Le souper étant prêt, je cherchai des yeux André Fairservice, mais personne n’avait vu ce fidèle serviteur depuis le commencement du combat. L’hôtesse cependant me dit qu’elle croyait qu’il était dans l’écurie, mais que ses enfants et elle-même l’avaient appelé sans pouvoir en obtenir de réponse. Elle m’offrit de m’y conduire, ajoutant qu’elle ne se souciait pas d’y entrer à pareille heure. Elle était seule, elle était femme ; on savait bien comment l’esprit de Ben-ye-Gask avait traité la fermière d’Ardnagowan. Son écurie passait pour être hantée par un esprit, ce qui était cause qu’elle n’avait jamais pu garder un palefrenier.
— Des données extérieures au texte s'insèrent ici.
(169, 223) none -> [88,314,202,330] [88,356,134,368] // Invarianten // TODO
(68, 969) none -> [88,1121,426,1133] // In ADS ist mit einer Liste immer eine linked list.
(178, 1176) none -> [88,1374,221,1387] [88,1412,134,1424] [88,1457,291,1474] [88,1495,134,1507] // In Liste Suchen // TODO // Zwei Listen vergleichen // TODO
Cependant, prenant une lumière, elle me conduisit vers le misérable hangar sous lequel nos pauvres chevaux se régalaient d’un foin dont chaque brin était aussi gros qu’un tuyau de plume d’oie. Là elle me prouva clairement qu’elle avait eu pour me faire quitter la compagnie, un autre motif que celui qu’elle avait prétexté. « Lisez ceci, me dit-elle en me glissant dans la main un morceau de papier plié. Dieu soit béni, m’en voilà débarrassée ! quelle misère que d’être entre des soldats et des Saxons, des pillards et des voleurs de bestiaux, toujours entre des rixes et du sang ! En vérité, une honnête femme vivrait plus tranquille dans l’enfer que sur la frontière des montagnes. »

En parlant ainsi elle me remit la torche et rentra dans la maison.